Não duvido que o filme seja apaixonante, para qualquer criança que o veja. As crianças mais crescidas, especialmente as que conheçam o livro, ficarão um pouco desiludidas. Uma obra como Charlie and the Chocolate Factory é bizarra e apaixonante; a adaptação cinematográfica realça apenas o bizarro. Falta qualquer coisinha ao filme, um proverbial je ne sais quoi.

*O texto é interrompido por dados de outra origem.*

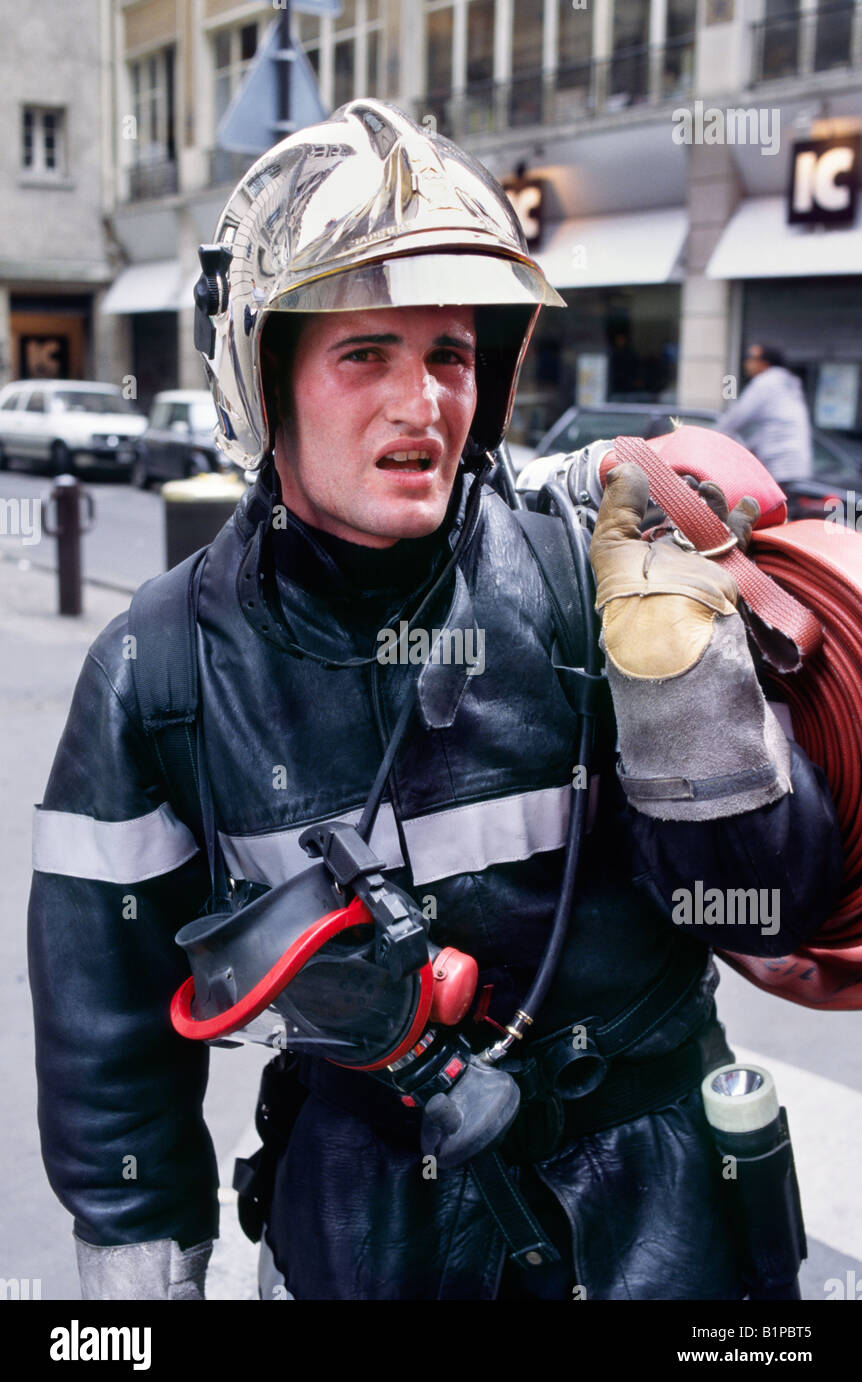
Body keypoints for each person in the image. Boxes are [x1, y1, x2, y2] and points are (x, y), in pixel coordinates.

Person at [29, 101, 840, 1302]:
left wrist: (686, 691)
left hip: (656, 1230)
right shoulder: (158, 669)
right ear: (267, 379)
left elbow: (773, 905)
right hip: (362, 1236)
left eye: (451, 354)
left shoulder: (596, 578)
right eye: (367, 354)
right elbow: (111, 1061)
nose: (425, 402)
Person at [718, 344, 813, 486]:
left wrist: (711, 436)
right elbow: (772, 424)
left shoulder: (766, 382)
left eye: (750, 358)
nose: (746, 363)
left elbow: (737, 417)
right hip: (797, 464)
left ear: (764, 363)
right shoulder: (787, 381)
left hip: (779, 465)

É facto assente e comprovado que os filmes têm de ter finais felizes, para agradar aos espectadores. Essa política norteia os financeiros de Hollywood que investem em cinema, e isso ajuda a explicar a terrível bastardização no final de Charlie and the Chocolate Factory. É no final do filme que a fidelidade ao livro se perde. Em vez de terminar de acordo com livro. No livro temos direito a um belo final, diga-se de passagem, em que os culpados vão para casa com mossas no ego e não no corpo, apesar dos suplícios que sofreram, e Wonka entrega alegremente a fábrica a Charlie, ajudando assim toda a família a sair da pobreza. Mas as americanices não permitem este tipo de finais. Em vez disto, os argumentistas reinventaram um final para Charlie and the Chocolate Factory que passa por uma rejeição liminar da família de Charlie por um Wonka tristmente afastado do pai, uma ajuda de Charlie para que Wonka recupere os laços com seu pai, e uns discursos ridículos sobre a importância da nossa família acima de tudo. Perfeitas lamechices. São legítimas, claro, e típicamente americanas, mas está muito errado alterar um texto como Charlie and the Chocolate Factory só para criar um final mais feliz, simplista e lamechas. Ainda por cima, o final afasta-se à velocidade da luz do estilo de prosa e do ideário de Charlie and the Chocolate Factory.

O problema é que na mente dos públicos, o que ficará indelévelmente gravado serão as imagens do filme, e não a história que o livro conta. Tim Burton, de créditos bem estabelecidos, não precisava de ter danificado o final de Charlie and the Chocolate Factory só para agradar a uns executivos de estúdio que não conseguem compreender a importância da fidelidade ao um texto, cegos como estão pela ganância do lucro astronómico. Havia de haver aí uns oompa-loompas dispostos a castigar Burton por isto.